TASK GOAL: What is the number of lines below that include the string "ankle"? Provide that number alone.

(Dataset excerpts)
==*==

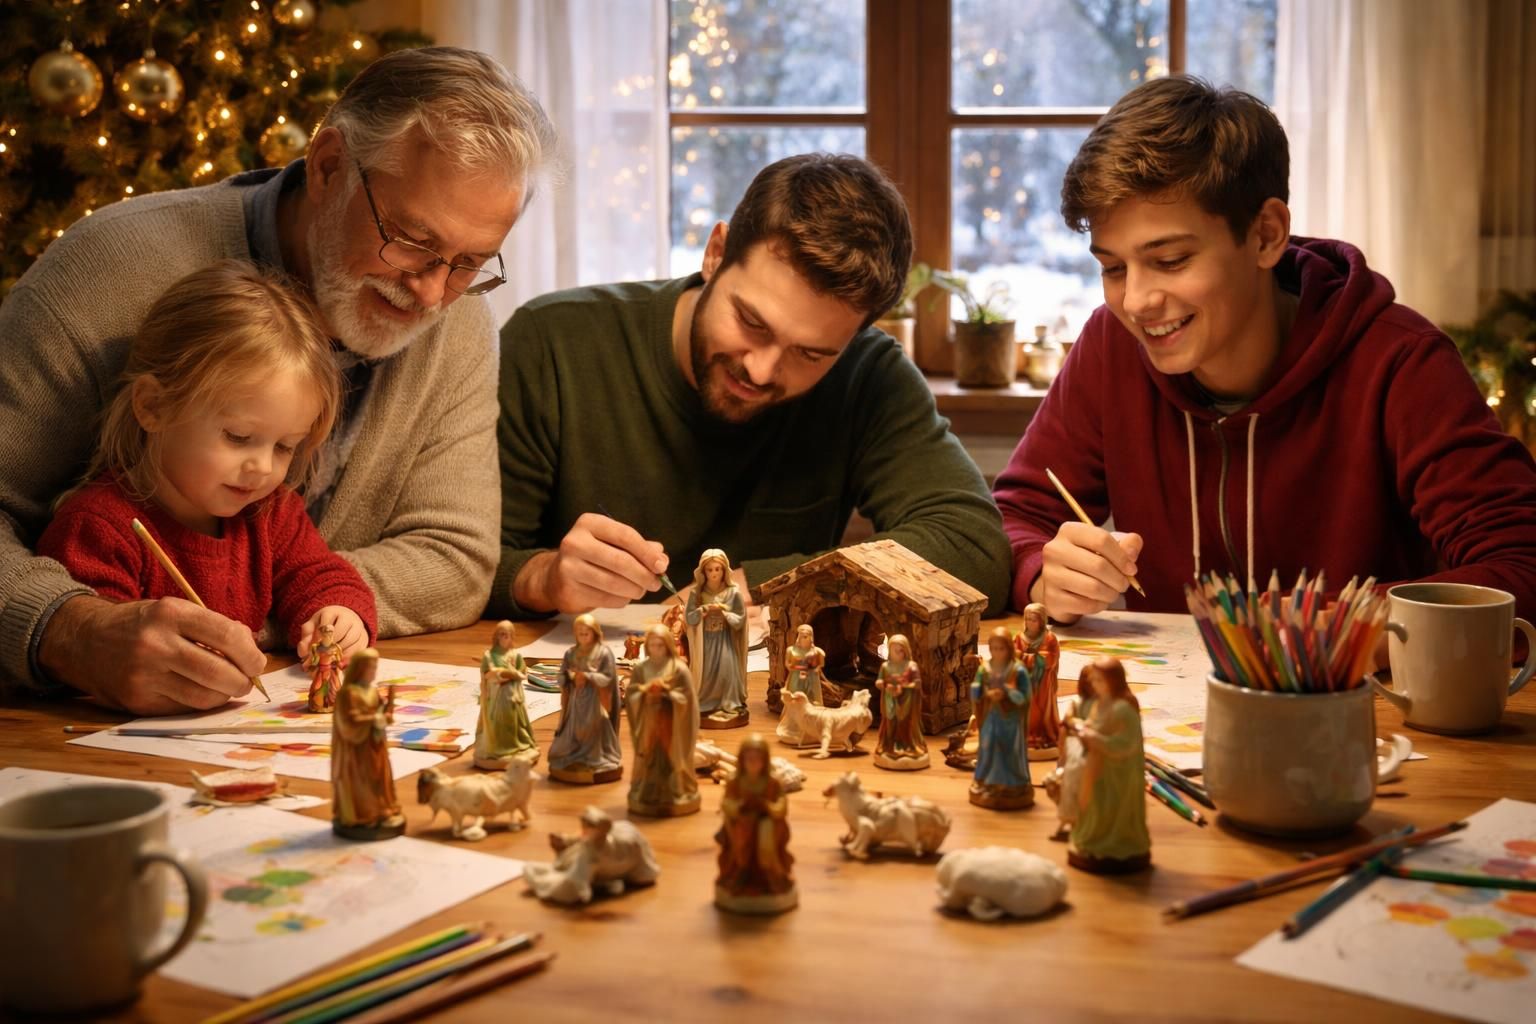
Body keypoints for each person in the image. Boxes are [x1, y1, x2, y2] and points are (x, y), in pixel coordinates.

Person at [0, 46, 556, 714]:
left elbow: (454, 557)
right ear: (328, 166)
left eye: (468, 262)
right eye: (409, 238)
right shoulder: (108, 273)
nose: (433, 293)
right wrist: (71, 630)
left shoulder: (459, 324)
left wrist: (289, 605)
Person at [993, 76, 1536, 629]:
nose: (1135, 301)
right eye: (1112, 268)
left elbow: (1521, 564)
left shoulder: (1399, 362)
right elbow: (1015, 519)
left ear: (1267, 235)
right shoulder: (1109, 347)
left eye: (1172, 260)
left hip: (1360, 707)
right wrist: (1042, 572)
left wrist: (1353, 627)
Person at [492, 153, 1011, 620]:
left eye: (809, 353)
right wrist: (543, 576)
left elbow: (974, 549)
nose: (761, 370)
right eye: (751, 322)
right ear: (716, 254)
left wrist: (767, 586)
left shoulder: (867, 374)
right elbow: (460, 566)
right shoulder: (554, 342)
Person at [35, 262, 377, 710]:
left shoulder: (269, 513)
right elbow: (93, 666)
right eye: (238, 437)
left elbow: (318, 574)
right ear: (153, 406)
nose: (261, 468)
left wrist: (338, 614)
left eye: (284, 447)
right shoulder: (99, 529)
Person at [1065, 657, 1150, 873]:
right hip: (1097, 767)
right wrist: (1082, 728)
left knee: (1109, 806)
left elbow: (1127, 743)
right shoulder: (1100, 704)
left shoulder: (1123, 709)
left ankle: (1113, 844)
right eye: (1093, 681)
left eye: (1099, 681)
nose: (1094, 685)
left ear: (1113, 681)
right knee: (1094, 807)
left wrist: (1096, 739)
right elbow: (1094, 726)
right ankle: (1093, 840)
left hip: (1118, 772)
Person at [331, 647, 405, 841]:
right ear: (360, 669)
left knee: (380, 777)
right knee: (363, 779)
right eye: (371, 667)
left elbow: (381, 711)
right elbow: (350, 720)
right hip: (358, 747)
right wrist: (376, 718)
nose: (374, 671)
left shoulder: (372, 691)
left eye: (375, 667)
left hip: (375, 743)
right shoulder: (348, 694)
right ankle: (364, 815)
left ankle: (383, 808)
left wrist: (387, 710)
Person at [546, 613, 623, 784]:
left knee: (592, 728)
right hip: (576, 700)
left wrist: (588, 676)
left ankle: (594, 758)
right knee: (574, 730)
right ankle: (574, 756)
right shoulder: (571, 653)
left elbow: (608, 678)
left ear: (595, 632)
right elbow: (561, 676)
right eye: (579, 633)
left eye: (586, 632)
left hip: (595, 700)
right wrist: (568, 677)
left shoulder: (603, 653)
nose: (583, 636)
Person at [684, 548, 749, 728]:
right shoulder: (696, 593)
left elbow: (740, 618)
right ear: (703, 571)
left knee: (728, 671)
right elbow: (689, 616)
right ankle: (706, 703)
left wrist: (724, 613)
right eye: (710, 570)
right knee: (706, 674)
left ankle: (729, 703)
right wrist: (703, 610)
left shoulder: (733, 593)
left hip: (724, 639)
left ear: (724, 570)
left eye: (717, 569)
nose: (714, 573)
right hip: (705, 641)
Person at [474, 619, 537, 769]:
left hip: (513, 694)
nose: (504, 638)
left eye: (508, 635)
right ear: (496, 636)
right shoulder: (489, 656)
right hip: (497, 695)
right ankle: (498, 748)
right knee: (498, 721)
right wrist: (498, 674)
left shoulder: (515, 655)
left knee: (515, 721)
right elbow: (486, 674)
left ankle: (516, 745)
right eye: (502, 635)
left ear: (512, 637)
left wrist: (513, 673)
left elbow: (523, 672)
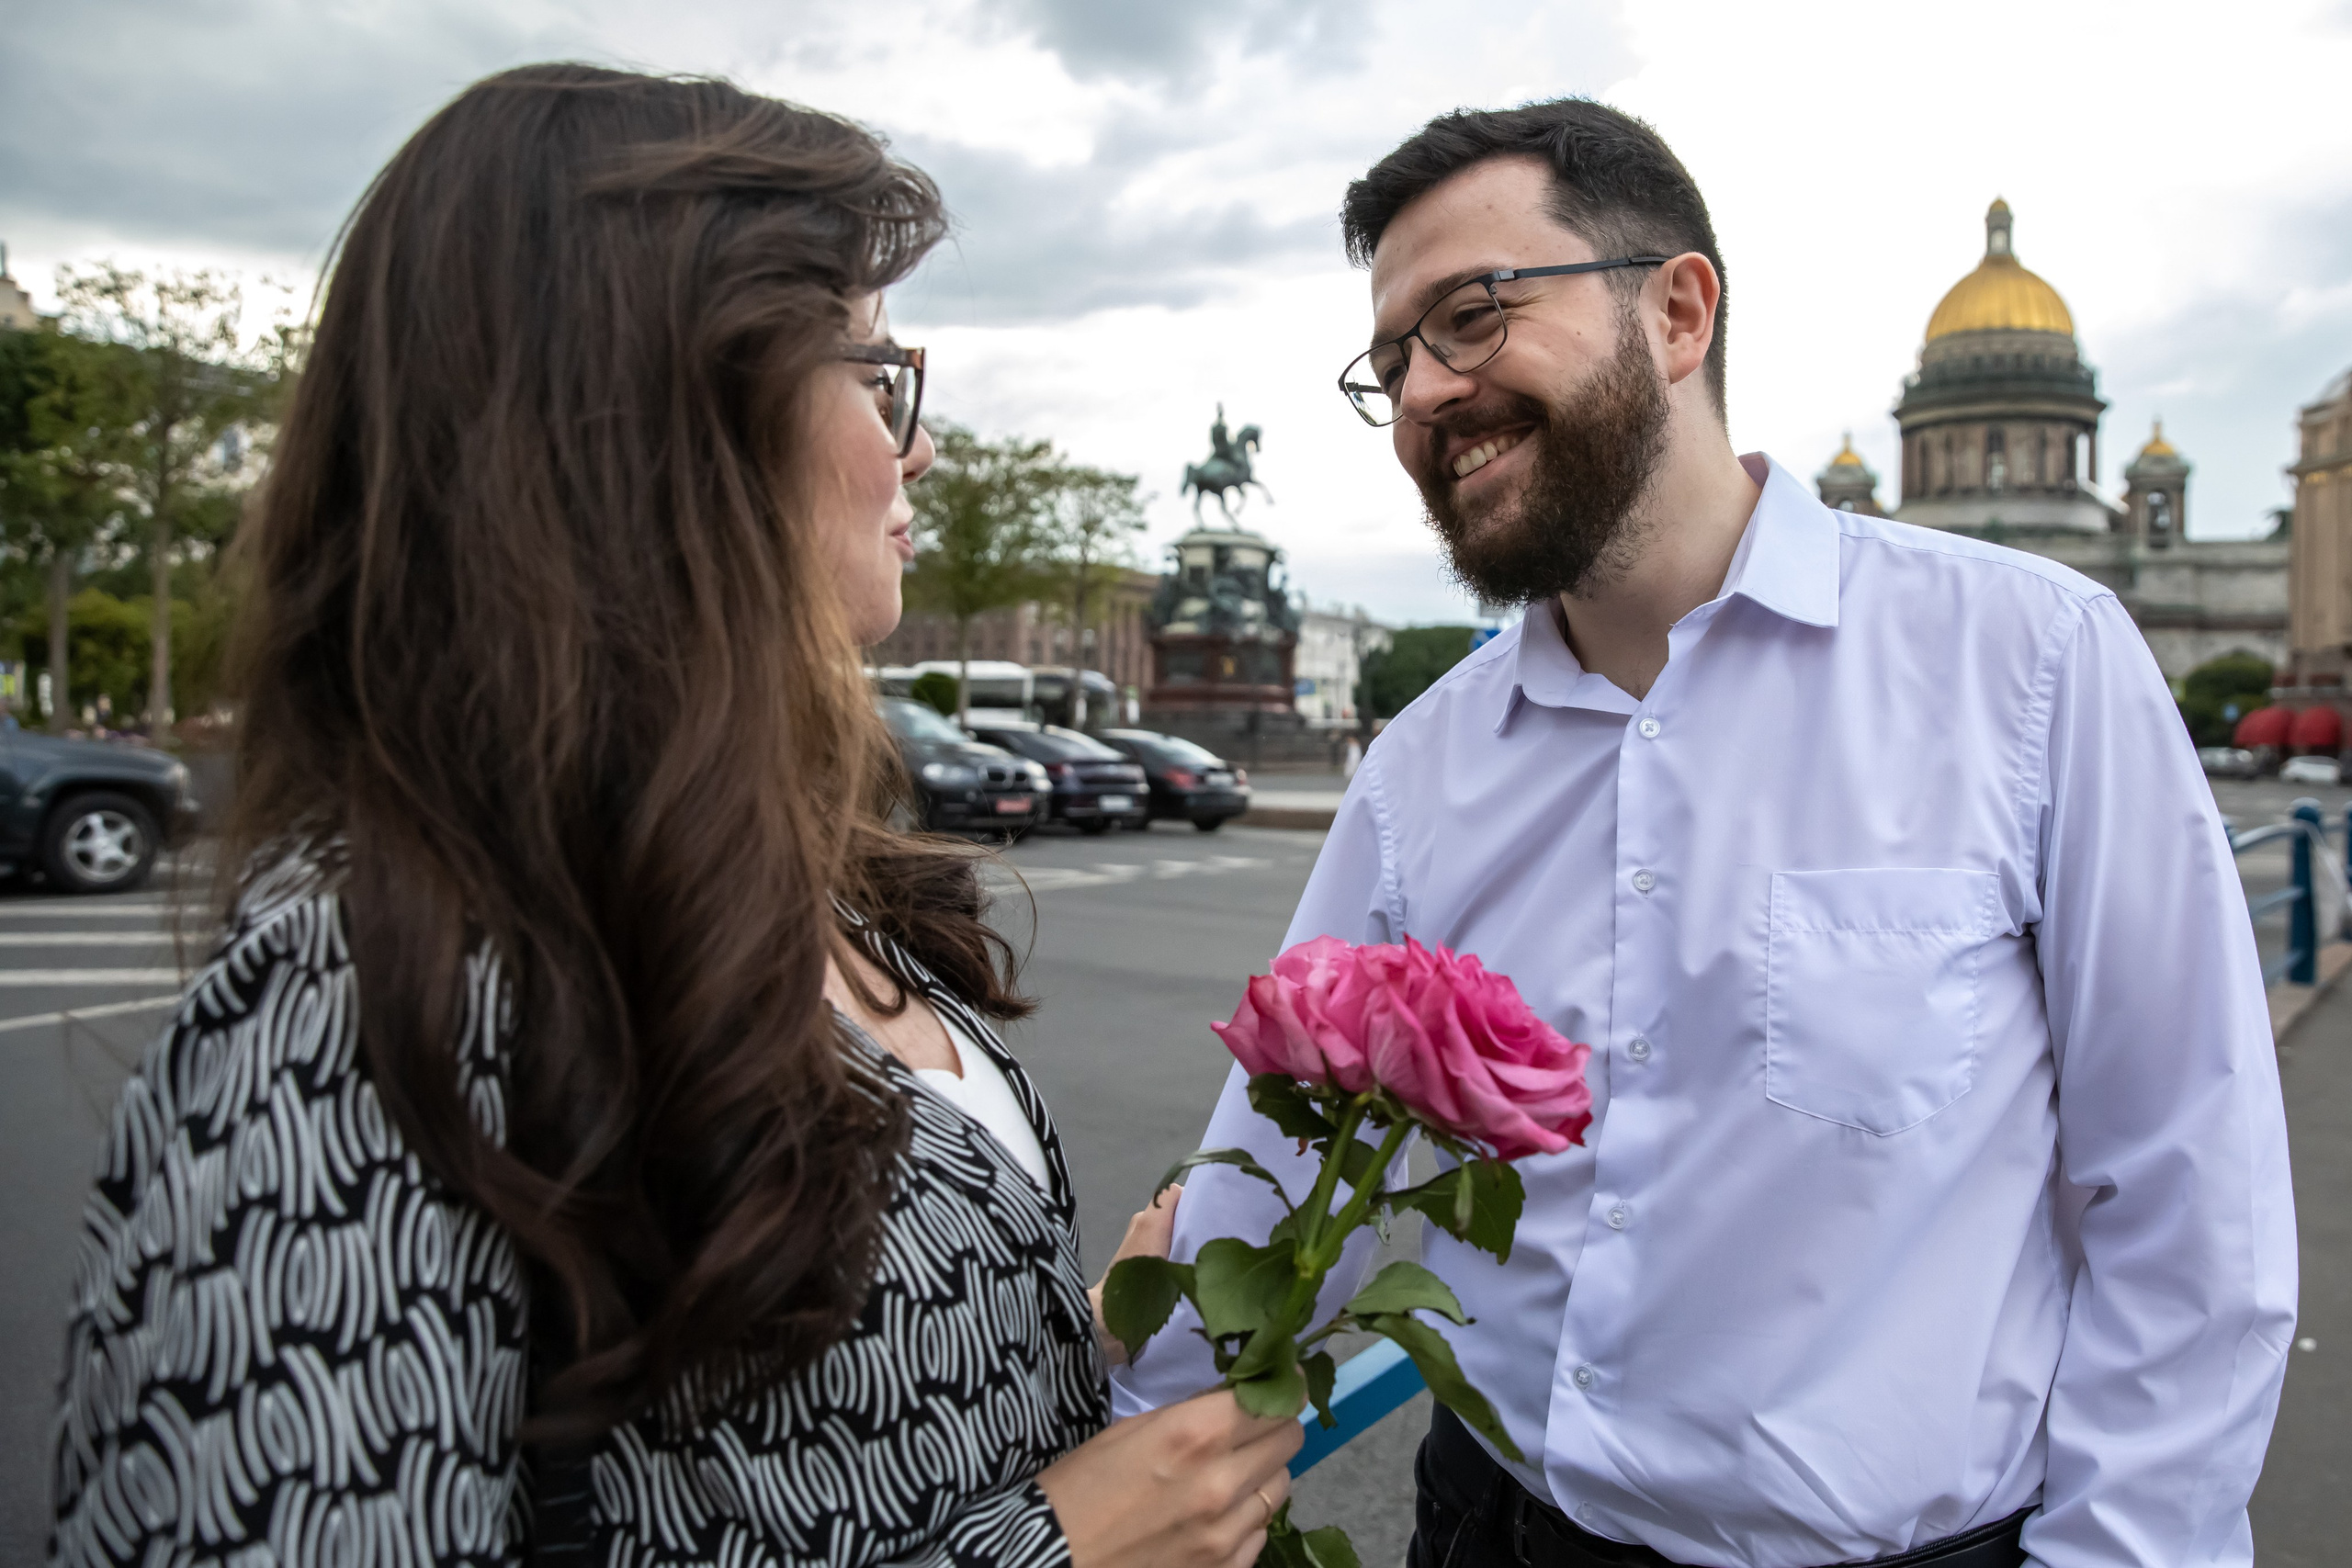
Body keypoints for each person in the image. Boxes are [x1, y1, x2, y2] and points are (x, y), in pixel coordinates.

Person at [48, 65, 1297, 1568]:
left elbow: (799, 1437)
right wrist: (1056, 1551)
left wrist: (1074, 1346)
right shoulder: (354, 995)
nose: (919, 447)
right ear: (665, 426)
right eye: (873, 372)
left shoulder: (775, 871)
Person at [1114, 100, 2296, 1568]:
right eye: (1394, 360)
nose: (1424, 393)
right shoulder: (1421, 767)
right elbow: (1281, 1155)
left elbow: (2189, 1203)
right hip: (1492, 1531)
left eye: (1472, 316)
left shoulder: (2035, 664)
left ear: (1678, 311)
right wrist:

==*==

WRITTEN SOLUTION: 10